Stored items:
:::::

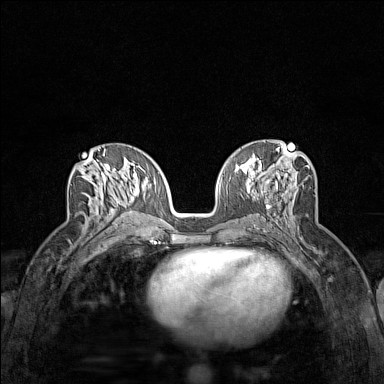
Breast MRI (dynamic contrast-enhanced), one axial slice; dynamic contrast-enhanced series, time point 2 of 7 at this slice position (early post-contrast); 1.5 T; TE 1.8 ms, TR 5 ms; 1 mm slice thickness; 384 × 384 image matrix, field of view 280 × 280 mm. Female patient.
Annotated regions visible in this slice (semi-automatically segmented with operator editing):
- enhancing-tissue mask used for the functional tumour volume (all voxels passing the contrast-enhancement thresholds inside the analysis volume; usually the tumour): bounding box [x1, y1, x2, y2] px = [109, 196, 121, 225]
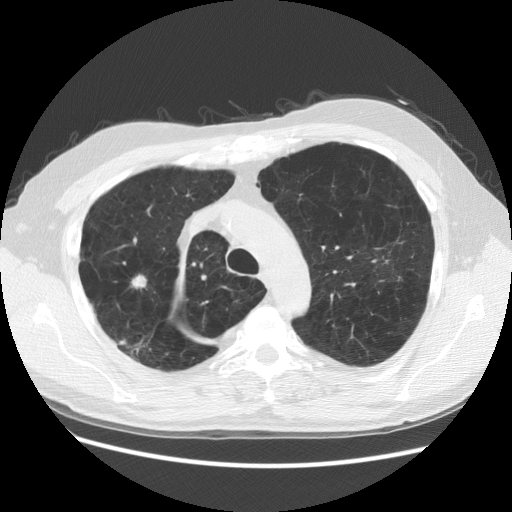
Low-dose screening chest CT, one axial slice; slice 103 of 137 in the series (ordered by position); 140 kVp; lung window (W 1500 / L -600 HU); 2.5 mm slice thickness; 512 × 512 image matrix, field of view 377 × 377 mm.
Outlined on this slice (expert manual segmentation):
- lesion 1 (tumor, upper lobe of right lung): box from (x=131, y=274) to (x=147, y=289) px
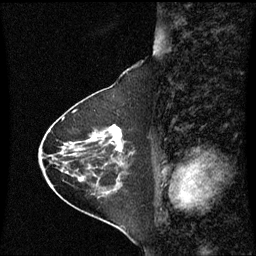
Breast MRI (dynamic contrast-enhanced), one sagittal slice. Slice 25 of 60 in the series (ordered by position). Dynamic contrast-enhanced series, image 2 of 3 at this slice position (ordered by acquisition). 1.5 T. TE 4.2 ms, TR 8.9 ms. 256 × 256 image matrix, field of view 210 × 210 mm. Patient: female, 63 years. Case-level facts recorded for this patient, not image findings: setting: breast cancer imaged before/during neoadjuvant chemotherapy; receptor status: HR-positive, HER2-negative.
Annotated regions visible in this slice (semi-automatically segmented with operator editing):
- analysis volume of interest (the breast-tissue region the enhancement analysis was run in; not a lesion): box from (x=88, y=126) to (x=125, y=163) px
- tumour enhancement mask (voxels above the 70 % enhancement threshold inside the analysis volume of interest): (x=95, y=126)–(x=123, y=152)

:::::

### TASK DIRECTIONS
Repeat every record above exactly, but leave out any pictures.

### ANSWER TO THE EXERCISE
Breast MRI (dynamic contrast-enhanced), one axial slice; dynamic contrast-enhanced series, time point 2 of 7 at this slice position (early post-contrast); 1.5 T; TE 1.8 ms, TR 5 ms; 1 mm slice thickness; 384 × 384 image matrix, field of view 280 × 280 mm. Female patient.
Annotated regions visible in this slice (semi-automatically segmented with operator editing):
- enhancing-tissue mask used for the functional tumour volume (all voxels passing the contrast-enhancement thresholds inside the analysis volume; usually the tumour): bounding box [x1, y1, x2, y2] px = [109, 196, 121, 225]
Low-dose screening chest CT, one axial slice; slice 103 of 137 in the series (ordered by position); 140 kVp; lung window (W 1500 / L -600 HU); 2.5 mm slice thickness; 512 × 512 image matrix, field of view 377 × 377 mm.
Outlined on this slice (expert manual segmentation):
- lesion 1 (tumor, upper lobe of right lung): box from (x=131, y=274) to (x=147, y=289) px
Breast MRI (dynamic contrast-enhanced), one sagittal slice. Slice 25 of 60 in the series (ordered by position). Dynamic contrast-enhanced series, image 2 of 3 at this slice position (ordered by acquisition). 1.5 T. TE 4.2 ms, TR 8.9 ms. 256 × 256 image matrix, field of view 210 × 210 mm. Patient: female, 63 years. Case-level facts recorded for this patient, not image findings: setting: breast cancer imaged before/during neoadjuvant chemotherapy; receptor status: HR-positive, HER2-negative.
Annotated regions visible in this slice (semi-automatically segmented with operator editing):
- analysis volume of interest (the breast-tissue region the enhancement analysis was run in; not a lesion): box from (x=88, y=126) to (x=125, y=163) px
- tumour enhancement mask (voxels above the 70 % enhancement threshold inside the analysis volume of interest): (x=95, y=126)–(x=123, y=152)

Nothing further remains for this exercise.